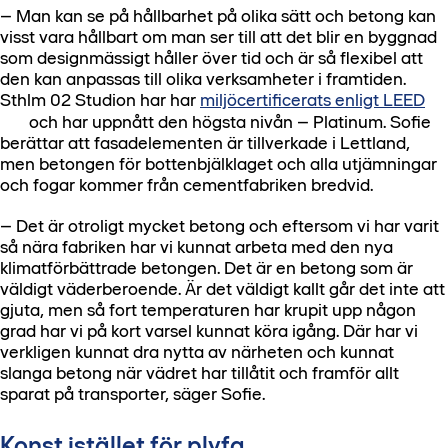
– Man kan se på hållbarhet på olika sätt och betong kan
visst vara hållbart om man ser till att det blir en byggnad
som designmässigt håller över tid och är så flexibel att
den kan anpassas till olika verksamheter i framtiden.
Sthlm 02 Studion har har
miljöcertificerats enligt LEED
och har uppnått den högsta nivån – Platinum. Sofie
berättar att fasadelementen är tillverkade i Lettland,
men betongen för bottenbjälklaget och alla utjämningar
och fogar kommer från cementfabriken bredvid.
– Det är otroligt mycket betong och eftersom vi har varit
så nära fabriken har vi kunnat arbeta med den nya
klimatförbättrade betongen. Det är en betong som är
väldigt väderberoende. Är det väldigt kallt går det inte att
gjuta, men så fort temperaturen har krupit upp någon
grad har vi på kort varsel kunnat köra igång. Där har vi
verkligen kunnat dra nytta av närheten och kunnat
slanga betong när vädret har tillåtit och framför allt
sparat på transporter, säger Sofie.
Konst istället för plyfa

--- Problem description ---
Please give the text from the listing again with "Lettland" changed to "Estland" and nothing else altered. Leave the pictures out of your answer.

--- Reply ---
– Man kan se på hållbarhet på olika sätt och betong kan
visst vara hållbart om man ser till att det blir en byggnad
som designmässigt håller över tid och är så flexibel att
den kan anpassas till olika verksamheter i framtiden.
Sthlm 02 Studion har har
miljöcertificerats enligt LEED
och har uppnått den högsta nivån – Platinum. Sofie
berättar att fasadelementen är tillverkade i Estland,
men betongen för bottenbjälklaget och alla utjämningar
och fogar kommer från cementfabriken bredvid.
– Det är otroligt mycket betong och eftersom vi har varit
så nära fabriken har vi kunnat arbeta med den nya
klimatförbättrade betongen. Det är en betong som är
väldigt väderberoende. Är det väldigt kallt går det inte att
gjuta, men så fort temperaturen har krupit upp någon
grad har vi på kort varsel kunnat köra igång. Där har vi
verkligen kunnat dra nytta av närheten och kunnat
slanga betong när vädret har tillåtit och framför allt
sparat på transporter, säger Sofie.
Konst istället för plyfa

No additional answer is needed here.